- Trois skieurs ont été tués dans une avalanche ce dimanche dans les Alpes, ce qui porte à six le nombre de morts depuis samedi.
- Avec un mètre de neige tombé en 48 heures, le risque est très élevé et cela concerne la plupart des massifs.
Voilà une vidéo qui a le mérite d’alerter sur le sort que réservent les avalanches. Il y a trois jours, dans les Pyrénées, une skieuse est emportée en pleine descente. La jeune femme seule avec son chien est entraînée sur plusieurs centaines de mètres. Elle s’en sort indemne et publie son récit, images à l’appui, sur les réseaux sociaux. Car les conséquences sont parfois dramatiques.

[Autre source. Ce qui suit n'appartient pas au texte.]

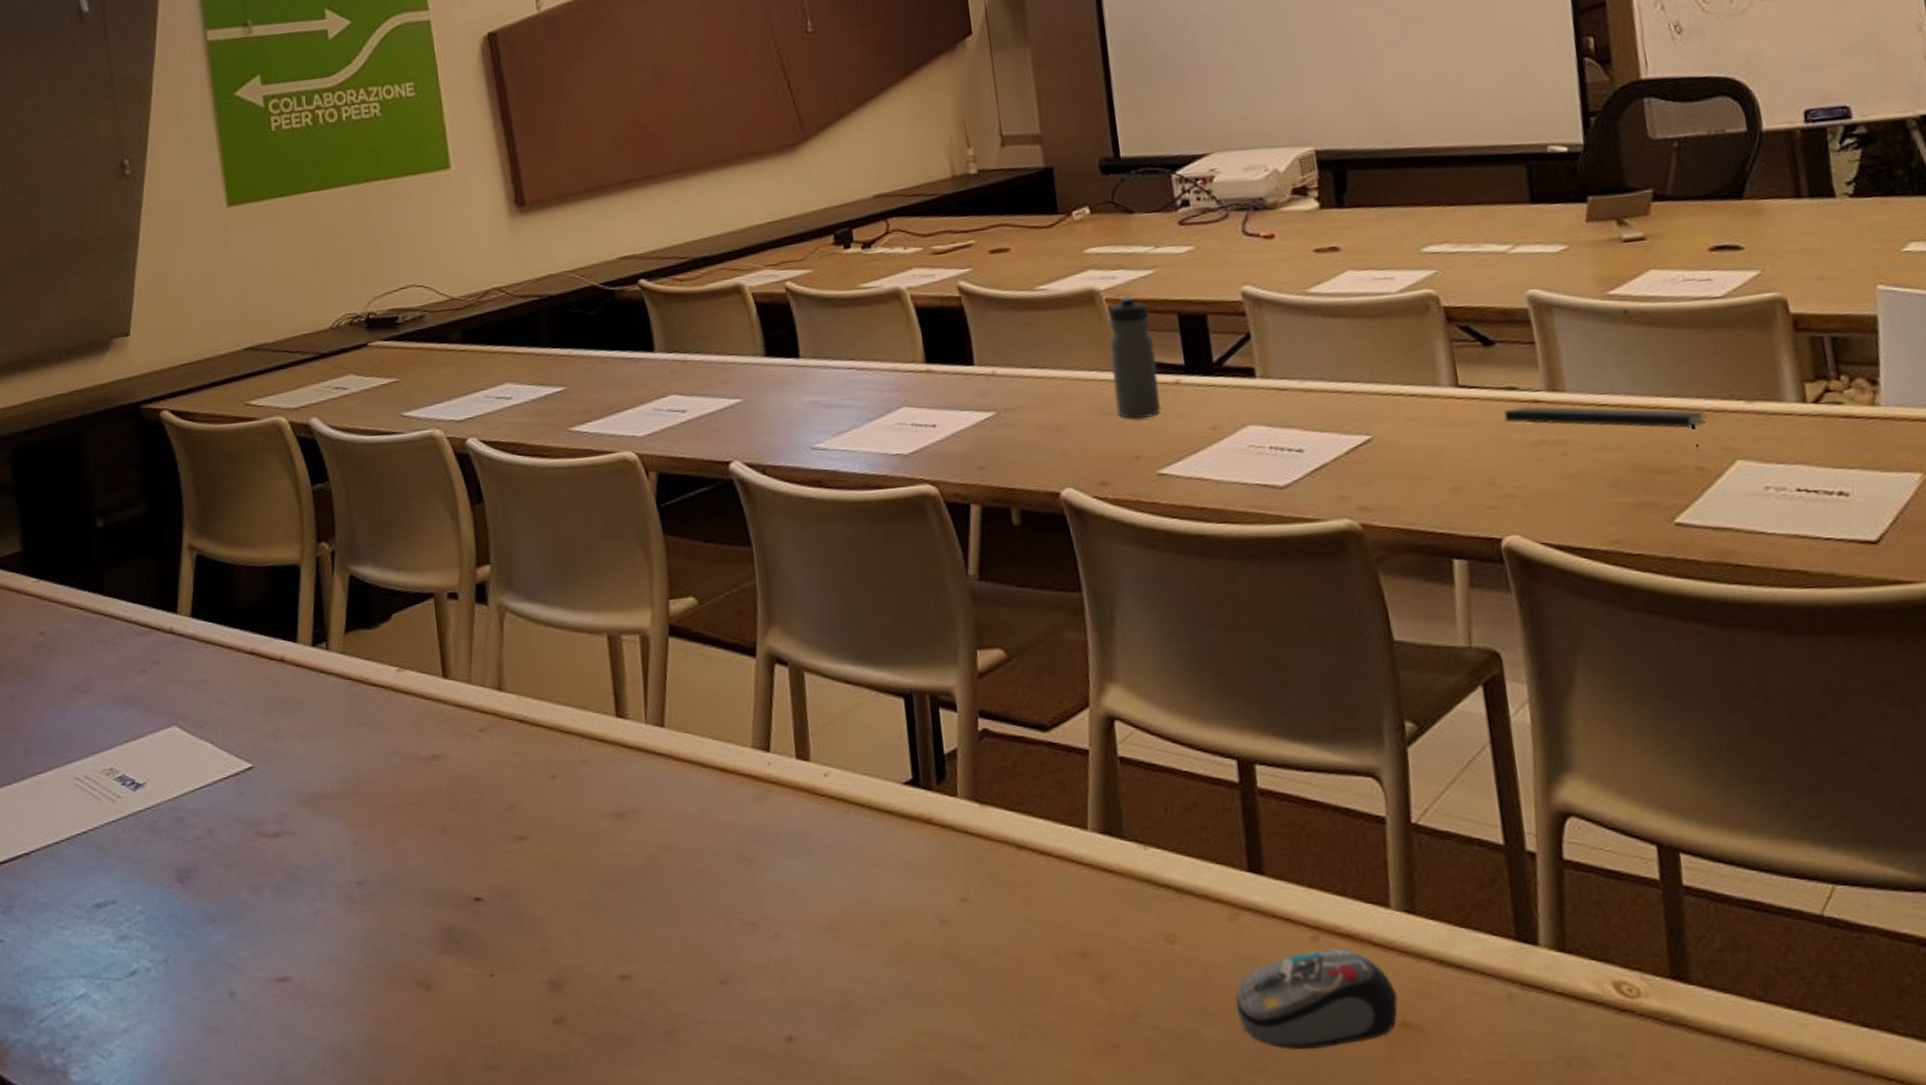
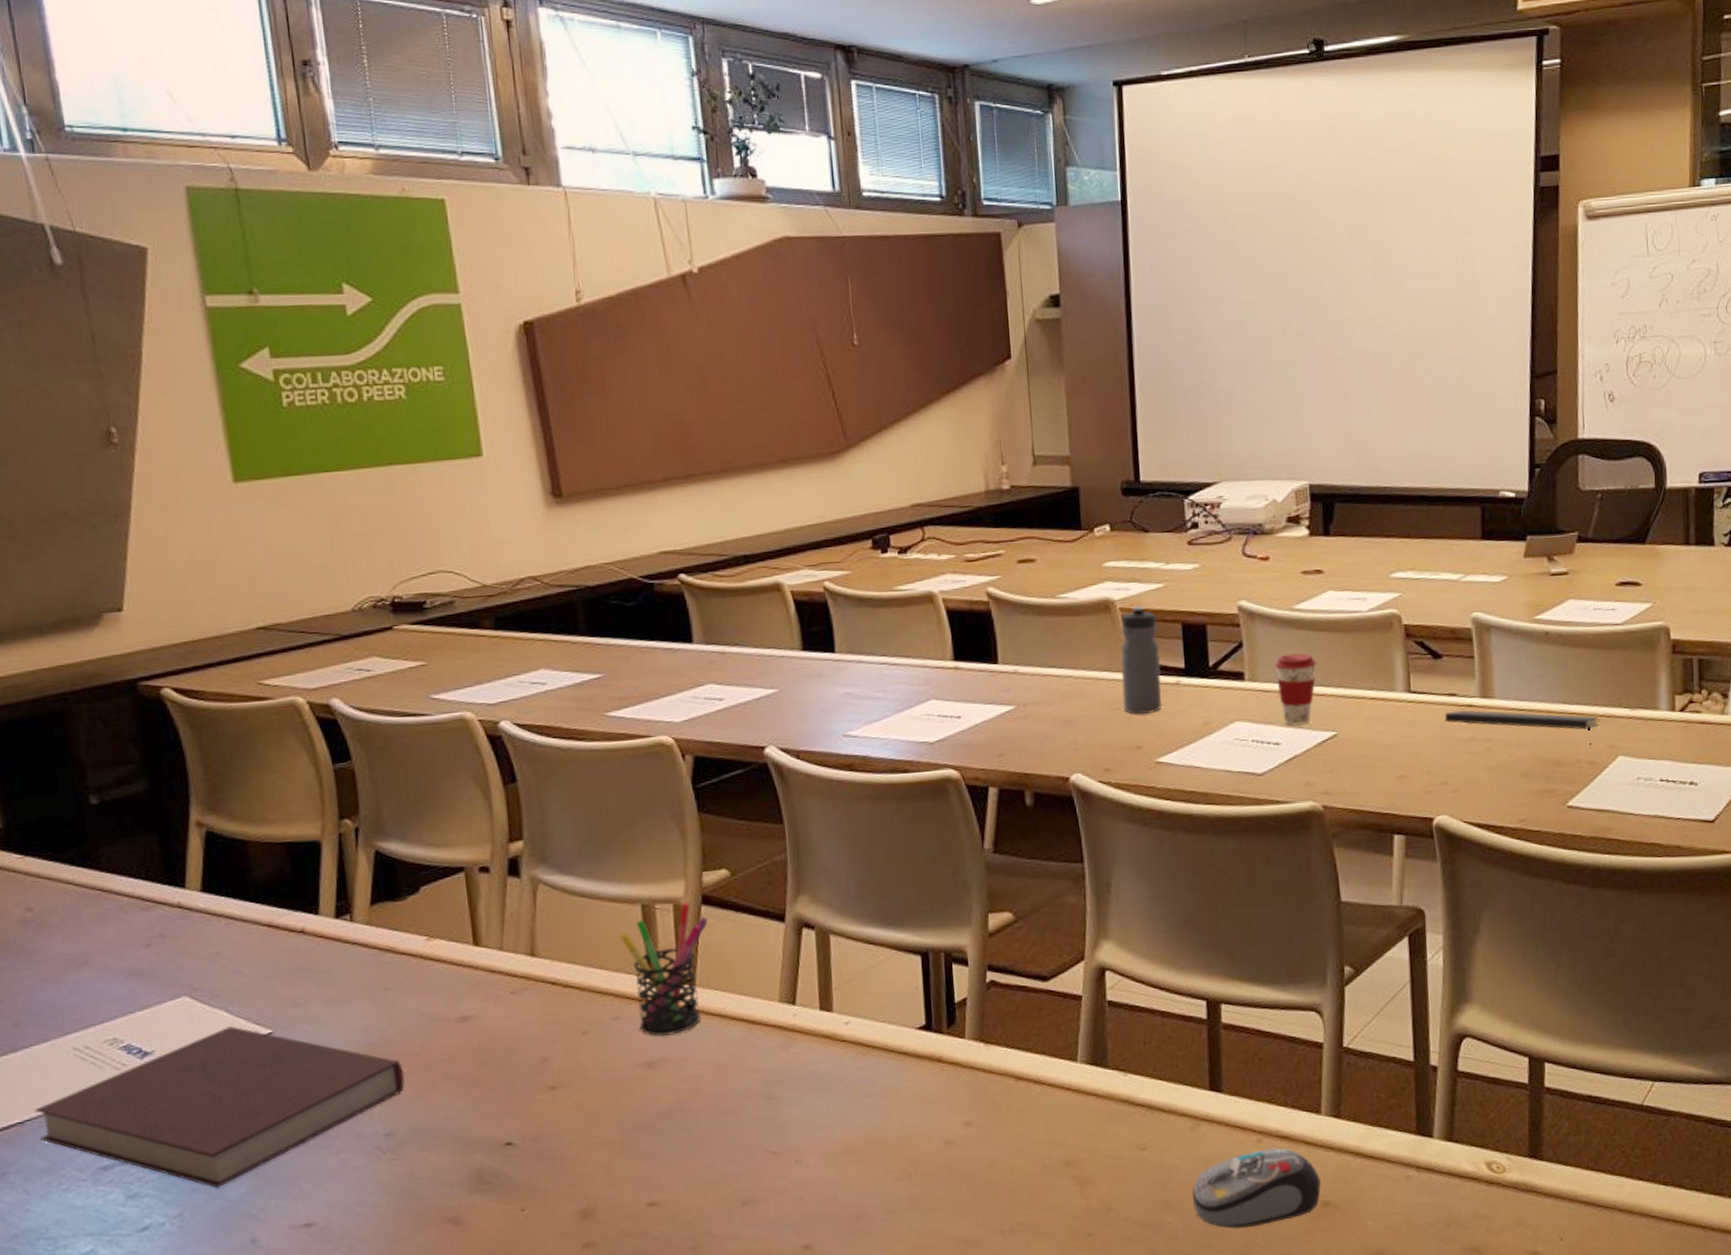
notebook: none [39,759,376,934] -> present [34,1026,405,1189]
pen holder: none [585,632,676,784] -> present [619,901,708,1037]
coffee cup: none [1290,343,1341,429] -> present [1274,653,1317,726]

C’est un endroit magique et aujourd’hui c’est triste parce que ce sera aussi un cimetière.
C’est un endroit magique et aujourd’hui c’est triste parce que ce sera aussi un cimetière.
Mickaël Bimboes, skieur hors-piste professionnel
À Courchevel dimanche matin, un homme a perdu la vie dans une avalanche. Il skiait dans un secteur hors piste. La zone était dangereuse aujourd’hui selon Mickaël Bimboes, un skieur hors-piste professionnel. « C’est un endroit qu’on pratique quasiment toutes les semaines. C’est un endroit magique et aujourd’hui c’est triste parce que ce sera aussi un cimetière »
, dit-il dans le reportage ci-dessus.
À une vingtaine de kilomètres à La Plagne, un autre skieur a été emporté par une avalanche. Une cinquantaine de secouristes a été immobilisée, mais la victime, un homme de nationalité anglaise, n’a pas survécu. « La victime a dû être ensevelie entre 40 et 50 minutes avant d’être dégagée. Ensuite, il y a eu une réanimation qui a été effectuée par le médecin et les secouristes, malheureusement sans résultat »
, explique Adrien Dauvé, directeur général adjoint du domaine skiable de La Plagne. En fin de journée, nouveau drame plus au nord, à Vallorcine.

Au total ce week-end, cinq skieurs et un pisteur ont perdu la vie, emportés par des avalanches. On dénombre aussi plusieurs blessés, comme à Aurel ce dimanche après-midi. Météo-France avait placé les Alpes en risque fort d’avalanches, avec un niveau de 4 sur 5. Alors pour les secours, la vigilance est maximale, avec une surveillance des massifs par hélicoptère et sur le terrain un travail de prévention, comme à la Clusaz (Haute-Savoie). « Petit rappel, ça fait pas de mal. C’est très dangereux de faire du hors-piste vu ces conditions »,
alerte Maxime Galletti, pisteur artificier.
Mais certains skieurs prennent le risque. « Je le fais en connaissance de cause, mais je vais pas passer dans les endroits qui sont dangereux »,
assure l’un d’eux. Cela laisse dubitatif le pisteur qui admet que « ceux qui ont envie d’y aller, ils ont le droit »
. « On peut pas spécialement les en empêcher. C’est plutôt de la dissuasion et discuter avec eux »,
ajoute-t-il. Les secouristes rappellent que dans les zones à risque, le passage d’un seul skieur peut suffire à provoquer une avalanche.